It’s three years since the Heath played at a Coffee Concert. Their essence remains the same but some details have changed: they stand to play, Christopher Murray, the cellist, has a beard and, most important, Sara Wolstenholme has taken Cerys Jones’ place as second violin.
To deal with the standing first; a few people didn’t like it but most did. It frees the players up to turn to each other as the music dictates, it reveals the fact that playing involves the whole body, not just the upper half and it allows the players to dance a little. I think there’s another factor: the players seem more vulnerable without the comfort of a chair. That tenses the audience; they sense that something important is about to happen.
And indeed something important did happen. All the usual features of a performance by the Heath were there: perfect ensemble, lyrical playing with finesse rather than power, well-judged tempi – fast but not showy, with lovely use of rubati at key moments. But at this performance everything they do so well seemed to be taken a step further. Take the opening of Beethoven’s Opus 18 No.3. The first violin plays two bars alone, one note to each bar, before his running quavers start and the others come in. Beethoven marked it piano but the temptation is to play it a little louder than that, to make it easier to phrase. Instead Oliver Heath played it quieter than expected yet was able to pour expression into it. He did this again and again throughout the concert – his bow hardly moving but still shaping the music exquisitely.

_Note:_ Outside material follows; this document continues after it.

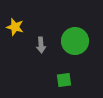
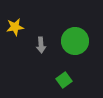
yellow star: rotated 24 degrees counterclockwise
green square: rotated 28 degrees counterclockwise
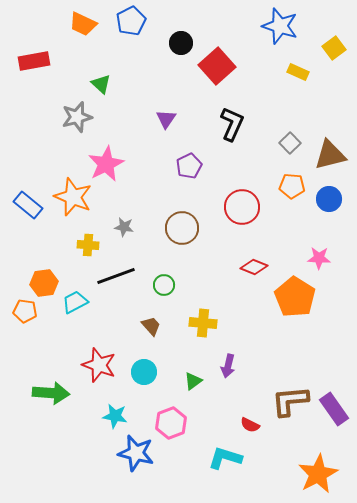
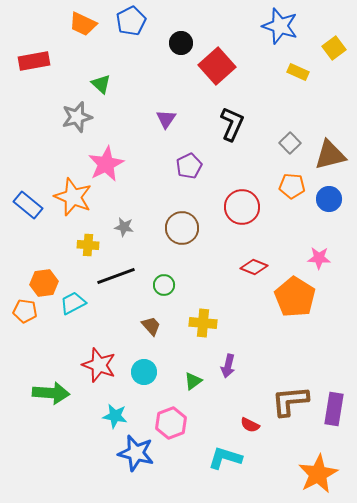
cyan trapezoid at (75, 302): moved 2 px left, 1 px down
purple rectangle at (334, 409): rotated 44 degrees clockwise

This sensitive playing continued through the tender second movement, the jaunty third movement and they became suitably rumbustious in the helter-skelter of the final Presto. However many times we’ve heard this piece we have never heard it played like this.
Has the change of second violin made a difference? I liked Cerys’ playing. She didn’t play like a conventional second violin, that is, subservient to the leader. She could make a bigger sound than he, and when she did it woke us to the importance of her part. Sara Wolstenholme is the opposite. Her playing is very much like Oliver’s: elegant, expressive, relying on musicality rather than power. She fits into this quartet like a hand in a glove. Was it coincidence that Oliver’s chin-rest towel was exactly the same shade of green as Sara’s top? At times I thought her playing had a more mellow tone than Oliver’s but I think it’s just that her part is pitched lower. Gary Pomeroy continues to produce that rich viola sound that is such a joy and Christopher Murray on cello seems to enjoy more than ever being the rock on which all this marvellous sound is produced.
They played Brahms’ A minor Quartet in much the way that they played the Beethoven, but Brahms’ sound world is so different – so much more dense – that the playing sounded different too. Solos in all instruments were rich and mellow; the ending was sheer full-bloodied excitement.
Beethoven’s third Rasumovsky quartet opens with a loud chord followed by music so quiet you might think they’ve stopped playing. This goes on for 29 bars with only one further forte bar. Beethoven marked it pianissimo and repeats sempre pianissimo twice to make sure. I’ve never heard it so magically quiet; they seemed to make time stop in its tracks. Once they got going they unfolded the marvel of this wonderful piece until it ended in that devastating final fugue.